BRIEF: Write out the whole listing exactly as it is written below.

RECORDS SUPPLIED:
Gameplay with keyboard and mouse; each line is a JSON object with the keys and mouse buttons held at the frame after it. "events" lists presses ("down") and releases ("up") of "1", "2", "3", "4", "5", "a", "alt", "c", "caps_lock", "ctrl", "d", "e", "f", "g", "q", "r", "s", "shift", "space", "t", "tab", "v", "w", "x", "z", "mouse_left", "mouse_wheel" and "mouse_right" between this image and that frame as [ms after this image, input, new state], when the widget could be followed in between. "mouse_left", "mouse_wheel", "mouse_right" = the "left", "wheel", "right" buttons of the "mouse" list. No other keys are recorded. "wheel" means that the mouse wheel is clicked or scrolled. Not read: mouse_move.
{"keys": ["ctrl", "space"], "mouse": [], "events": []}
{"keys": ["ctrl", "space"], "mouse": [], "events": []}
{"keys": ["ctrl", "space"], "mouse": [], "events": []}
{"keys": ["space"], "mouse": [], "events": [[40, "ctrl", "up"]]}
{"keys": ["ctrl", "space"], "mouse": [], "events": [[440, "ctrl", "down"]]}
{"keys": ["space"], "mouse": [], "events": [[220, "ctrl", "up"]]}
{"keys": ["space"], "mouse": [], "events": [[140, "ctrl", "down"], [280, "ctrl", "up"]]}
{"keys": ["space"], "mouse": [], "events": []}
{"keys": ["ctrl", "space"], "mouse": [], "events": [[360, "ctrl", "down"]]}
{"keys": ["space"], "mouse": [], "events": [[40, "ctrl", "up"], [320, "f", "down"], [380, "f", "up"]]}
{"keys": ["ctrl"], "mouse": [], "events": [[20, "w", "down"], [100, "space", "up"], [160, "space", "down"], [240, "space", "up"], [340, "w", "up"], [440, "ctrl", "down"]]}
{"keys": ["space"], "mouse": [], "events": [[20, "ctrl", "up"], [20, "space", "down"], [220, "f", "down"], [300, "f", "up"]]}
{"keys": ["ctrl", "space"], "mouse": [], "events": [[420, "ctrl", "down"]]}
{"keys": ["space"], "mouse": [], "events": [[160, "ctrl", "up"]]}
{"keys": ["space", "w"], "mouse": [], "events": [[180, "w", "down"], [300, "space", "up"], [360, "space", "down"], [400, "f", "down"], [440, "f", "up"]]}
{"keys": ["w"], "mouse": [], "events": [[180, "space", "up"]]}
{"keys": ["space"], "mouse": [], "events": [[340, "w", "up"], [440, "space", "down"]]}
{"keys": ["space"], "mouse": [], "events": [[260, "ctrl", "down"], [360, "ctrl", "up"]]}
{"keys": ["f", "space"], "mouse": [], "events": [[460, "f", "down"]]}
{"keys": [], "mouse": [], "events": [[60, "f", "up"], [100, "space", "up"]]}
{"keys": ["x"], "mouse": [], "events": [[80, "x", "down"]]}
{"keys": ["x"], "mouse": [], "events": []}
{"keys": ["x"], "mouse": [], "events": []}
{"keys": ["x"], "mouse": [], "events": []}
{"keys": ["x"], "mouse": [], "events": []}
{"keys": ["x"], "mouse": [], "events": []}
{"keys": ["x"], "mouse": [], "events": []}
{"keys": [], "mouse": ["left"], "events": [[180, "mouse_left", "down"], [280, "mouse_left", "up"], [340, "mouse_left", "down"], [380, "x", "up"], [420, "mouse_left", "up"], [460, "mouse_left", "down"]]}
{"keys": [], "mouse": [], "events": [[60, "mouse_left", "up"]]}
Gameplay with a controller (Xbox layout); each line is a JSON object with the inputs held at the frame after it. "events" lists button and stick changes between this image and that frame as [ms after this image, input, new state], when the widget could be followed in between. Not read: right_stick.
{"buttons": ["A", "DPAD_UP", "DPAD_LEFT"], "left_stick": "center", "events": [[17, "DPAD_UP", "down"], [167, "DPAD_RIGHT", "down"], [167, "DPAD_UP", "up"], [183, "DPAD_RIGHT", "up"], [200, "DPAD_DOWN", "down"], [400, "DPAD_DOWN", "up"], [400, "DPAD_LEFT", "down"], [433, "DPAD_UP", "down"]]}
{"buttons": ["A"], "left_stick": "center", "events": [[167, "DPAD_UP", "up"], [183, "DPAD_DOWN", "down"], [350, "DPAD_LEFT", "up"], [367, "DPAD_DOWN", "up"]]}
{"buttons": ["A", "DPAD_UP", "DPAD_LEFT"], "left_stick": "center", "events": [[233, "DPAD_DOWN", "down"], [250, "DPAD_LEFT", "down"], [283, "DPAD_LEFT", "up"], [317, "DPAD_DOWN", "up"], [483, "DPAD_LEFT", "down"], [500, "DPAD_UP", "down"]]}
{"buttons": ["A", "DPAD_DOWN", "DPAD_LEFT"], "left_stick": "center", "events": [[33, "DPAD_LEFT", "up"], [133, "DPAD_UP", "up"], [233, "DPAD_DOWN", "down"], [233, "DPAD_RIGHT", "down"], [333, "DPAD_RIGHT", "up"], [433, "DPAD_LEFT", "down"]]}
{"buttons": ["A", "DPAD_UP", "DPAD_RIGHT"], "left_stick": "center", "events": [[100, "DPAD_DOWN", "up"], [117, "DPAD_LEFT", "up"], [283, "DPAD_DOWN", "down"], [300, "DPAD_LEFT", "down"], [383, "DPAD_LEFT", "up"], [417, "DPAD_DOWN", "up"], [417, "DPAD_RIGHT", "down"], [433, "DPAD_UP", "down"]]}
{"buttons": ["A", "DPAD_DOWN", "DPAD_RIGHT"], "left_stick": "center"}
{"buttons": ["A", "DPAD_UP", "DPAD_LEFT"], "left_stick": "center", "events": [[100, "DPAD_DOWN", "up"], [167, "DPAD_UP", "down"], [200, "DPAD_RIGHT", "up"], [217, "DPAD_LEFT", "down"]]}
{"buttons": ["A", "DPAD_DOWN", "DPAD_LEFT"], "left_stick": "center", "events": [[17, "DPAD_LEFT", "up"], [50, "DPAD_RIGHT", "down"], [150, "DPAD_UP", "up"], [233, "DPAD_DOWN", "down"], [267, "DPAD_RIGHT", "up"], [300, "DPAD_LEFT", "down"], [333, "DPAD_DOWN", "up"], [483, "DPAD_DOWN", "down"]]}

RESULT BELOW:
Gameplay with keyboard and mouse; each line is a JSON object with the keys and mouse buttons held at the frame after it. "events" lists presses ("down") and releases ("up") of "1", "2", "3", "4", "5", "a", "alt", "c", "caps_lock", "ctrl", "d", "e", "f", "g", "q", "r", "s", "shift", "space", "t", "tab", "v", "w", "x", "z", "mouse_left", "mouse_wheel" and "mouse_right" between this image and that frame as [ms after this image, input, new state], when the widget could be followed in between. "mouse_left", "mouse_wheel", "mouse_right" = the "left", "wheel", "right" buttons of the "mouse" list. No other keys are recorded. "wheel" means that the mouse wheel is clicked or scrolled. Not read: mouse_move.
{"keys": ["ctrl", "space"], "mouse": [], "events": []}
{"keys": ["ctrl", "space"], "mouse": [], "events": []}
{"keys": ["ctrl", "space"], "mouse": [], "events": []}
{"keys": ["space"], "mouse": [], "events": [[40, "ctrl", "up"]]}
{"keys": ["ctrl", "space"], "mouse": [], "events": [[440, "ctrl", "down"]]}
{"keys": ["space"], "mouse": [], "events": [[220, "ctrl", "up"]]}
{"keys": ["space"], "mouse": [], "events": [[140, "ctrl", "down"], [280, "ctrl", "up"]]}
{"keys": ["space"], "mouse": [], "events": []}
{"keys": ["ctrl", "space"], "mouse": [], "events": [[360, "ctrl", "down"]]}
{"keys": ["space"], "mouse": [], "events": [[40, "ctrl", "up"], [320, "f", "down"], [380, "f", "up"]]}
{"keys": ["ctrl"], "mouse": [], "events": [[20, "w", "down"], [100, "space", "up"], [160, "space", "down"], [240, "space", "up"], [340, "w", "up"], [440, "ctrl", "down"]]}
{"keys": ["space"], "mouse": [], "events": [[20, "ctrl", "up"], [20, "space", "down"], [220, "f", "down"], [300, "f", "up"]]}
{"keys": ["ctrl", "space"], "mouse": [], "events": [[420, "ctrl", "down"]]}
{"keys": ["space"], "mouse": [], "events": [[160, "ctrl", "up"]]}
{"keys": ["space", "w"], "mouse": [], "events": [[180, "w", "down"], [300, "space", "up"], [360, "space", "down"], [400, "f", "down"], [440, "f", "up"]]}
{"keys": ["w"], "mouse": [], "events": [[180, "space", "up"]]}
{"keys": ["space"], "mouse": [], "events": [[340, "w", "up"], [440, "space", "down"]]}
{"keys": ["space"], "mouse": [], "events": [[260, "ctrl", "down"], [360, "ctrl", "up"]]}
{"keys": ["f", "space"], "mouse": [], "events": [[460, "f", "down"]]}
{"keys": [], "mouse": [], "events": [[60, "f", "up"], [100, "space", "up"]]}
{"keys": ["x"], "mouse": [], "events": [[80, "x", "down"]]}
{"keys": ["x"], "mouse": [], "events": []}
{"keys": ["x"], "mouse": [], "events": []}
{"keys": ["x"], "mouse": [], "events": []}
{"keys": ["x"], "mouse": [], "events": []}
{"keys": ["x"], "mouse": [], "events": []}
{"keys": ["x"], "mouse": [], "events": []}
{"keys": [], "mouse": ["left"], "events": [[180, "mouse_left", "down"], [280, "mouse_left", "up"], [340, "mouse_left", "down"], [380, "x", "up"], [420, "mouse_left", "up"], [460, "mouse_left", "down"]]}
{"keys": [], "mouse": [], "events": [[60, "mouse_left", "up"]]}
Gameplay with a controller (Xbox layout); each line is a JSON object with the inputs held at the frame after it. "events" lists button and stick changes between this image and that frame as [ms after this image, input, new state], when the widget could be followed in between. Not read: right_stick.
{"buttons": ["A", "DPAD_UP", "DPAD_LEFT"], "left_stick": "center", "events": [[17, "DPAD_UP", "down"], [167, "DPAD_RIGHT", "down"], [167, "DPAD_UP", "up"], [183, "DPAD_RIGHT", "up"], [200, "DPAD_DOWN", "down"], [400, "DPAD_DOWN", "up"], [400, "DPAD_LEFT", "down"], [433, "DPAD_UP", "down"]]}
{"buttons": ["A"], "left_stick": "center", "events": [[167, "DPAD_UP", "up"], [183, "DPAD_DOWN", "down"], [350, "DPAD_LEFT", "up"], [367, "DPAD_DOWN", "up"]]}
{"buttons": ["A", "DPAD_UP", "DPAD_LEFT"], "left_stick": "center", "events": [[233, "DPAD_DOWN", "down"], [250, "DPAD_LEFT", "down"], [283, "DPAD_LEFT", "up"], [317, "DPAD_DOWN", "up"], [483, "DPAD_LEFT", "down"], [500, "DPAD_UP", "down"]]}
{"buttons": ["A", "DPAD_DOWN", "DPAD_LEFT"], "left_stick": "center", "events": [[33, "DPAD_LEFT", "up"], [133, "DPAD_UP", "up"], [233, "DPAD_DOWN", "down"], [233, "DPAD_RIGHT", "down"], [333, "DPAD_RIGHT", "up"], [433, "DPAD_LEFT", "down"]]}
{"buttons": ["A", "DPAD_UP", "DPAD_RIGHT"], "left_stick": "center", "events": [[100, "DPAD_DOWN", "up"], [117, "DPAD_LEFT", "up"], [283, "DPAD_DOWN", "down"], [300, "DPAD_LEFT", "down"], [383, "DPAD_LEFT", "up"], [417, "DPAD_DOWN", "up"], [417, "DPAD_RIGHT", "down"], [433, "DPAD_UP", "down"]]}
{"buttons": ["A", "DPAD_DOWN", "DPAD_RIGHT"], "left_stick": "center"}
{"buttons": ["A", "DPAD_UP", "DPAD_LEFT"], "left_stick": "center", "events": [[100, "DPAD_DOWN", "up"], [167, "DPAD_UP", "down"], [200, "DPAD_RIGHT", "up"], [217, "DPAD_LEFT", "down"]]}
{"buttons": ["A", "DPAD_DOWN", "DPAD_LEFT"], "left_stick": "center", "events": [[17, "DPAD_LEFT", "up"], [50, "DPAD_RIGHT", "down"], [150, "DPAD_UP", "up"], [233, "DPAD_DOWN", "down"], [267, "DPAD_RIGHT", "up"], [300, "DPAD_LEFT", "down"], [333, "DPAD_DOWN", "up"], [483, "DPAD_DOWN", "down"]]}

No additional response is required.